A planned three-day air traffic controller strike in France has forced Enterprise Florida to scramble in getting its trade mission advance team on flights to reach the International Paris-Le Bourget Air Show.
However, the strike -- a protest against being integrated into the rest of the European air traffic system -- isn't expected to impact the arrival of the bulk of the Florida delegation, led by Gov. Rick Scott, that departs for France on Friday.
The weeklong mission, the ninth international trade delegation fronted by Scott, is expected to focus on Florida's aviation and aerospace industries, with time set aside for meetings in Paris with unspecified, but non-aviation related French investors.
While the nearly 80-member delegation list was released late Wednesday, along with plans for a pavilion at the air show to showcase 12 Florida companies, the day-to-day agenda for the mission was still being put together.
"Its still being worked," Sean Helton, Enterprise Florida public relations manager, said in an email late Wednesday afternoon.
Helton noted that Scott and Enterprise Florida President Gray Swoope are expected to meet with representatives from about 40 aerospace and aviation companies during the mission.
In 2011, the biannual air show drew more than 350,000 attendees, including 151,500 trade visitors, with delegations from 82 countries.
Last year Scott and Enterprise Florida went to the Farnborough International Airshow in southeast England, with the intent to highlight the nearly 2,000 aviation and aerospace companies in Florida that employ an estimated 87,000 people.
Scott has said the missions are about long-term relationship-building between companies and the individuals on the trip.
He recently cited examples of what the missions can bring Florida, trumpeting a pair of businesses -- a hotel operator and pool manufacturer -- expanding from Chile to Miami and a Canadian-based cash services firm that relocated its U.S. headquarters from California to Boca Raton.
Scott and Enterprise Florida went to Chile in May and Canada two years ago, with trips in between to Panama, Spain, England, Brazil, Israel and Colombia.

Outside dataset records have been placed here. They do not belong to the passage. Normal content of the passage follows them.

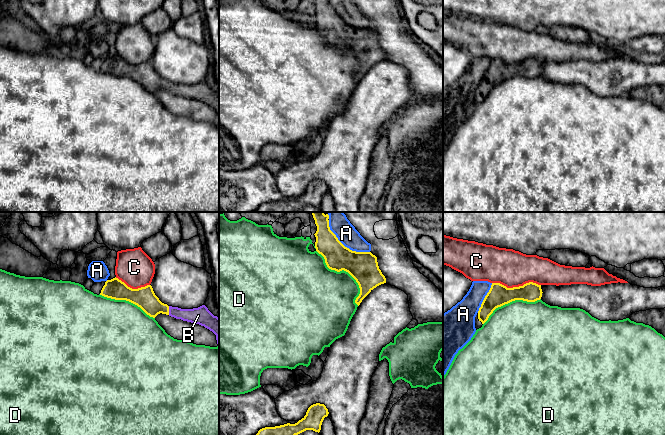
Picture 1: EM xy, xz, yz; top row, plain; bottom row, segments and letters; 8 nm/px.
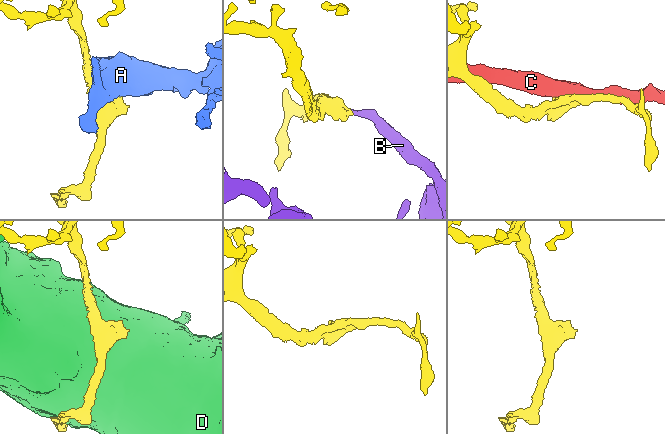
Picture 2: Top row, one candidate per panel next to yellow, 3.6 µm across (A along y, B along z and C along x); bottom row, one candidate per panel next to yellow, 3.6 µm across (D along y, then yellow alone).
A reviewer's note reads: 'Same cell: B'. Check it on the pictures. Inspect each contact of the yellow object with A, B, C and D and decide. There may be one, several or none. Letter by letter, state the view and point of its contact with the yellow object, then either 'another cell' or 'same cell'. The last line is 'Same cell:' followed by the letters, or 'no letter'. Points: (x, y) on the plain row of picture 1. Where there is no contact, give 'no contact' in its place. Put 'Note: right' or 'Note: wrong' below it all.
A: xz (346, 23) | another cell
B: xy (168, 86) | same cell
C: yz (516, 63) | another cell
D: xz (346, 47) | another cell
Same cell: B
Note: right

Last month, House Minority Leader Perry Thurston, D-Fort Lauderdale, questioned the trade missions, saying they lacked "empirical data" to directly link the economic benefits of the trips with any moves to Florida by a private foreign firm.
Thurston's comments drew a, "Here's your empirical data," response from the Republican Party of Florida on Monday, as Scott announced that the Canadian Security firm, GardaWorld Cash Services, was bringing 500 jobs to Florida.
House Democratic spokesman Mark Hollis, who said he hasn't talked to Thurston this week, echoed the minority leader's sentiments.
"Let's have some evidence that it's a worthy state expense," Hollis said. "These overseas trade missions, they may be warranted, they may be justified, but taxpayers deserve to have empirical data that shows just how beneficial they are."
Regardless, for Scott the missions will keep coming.
He is already working with Enterprise Florida on a mission to Japan, possibly in October.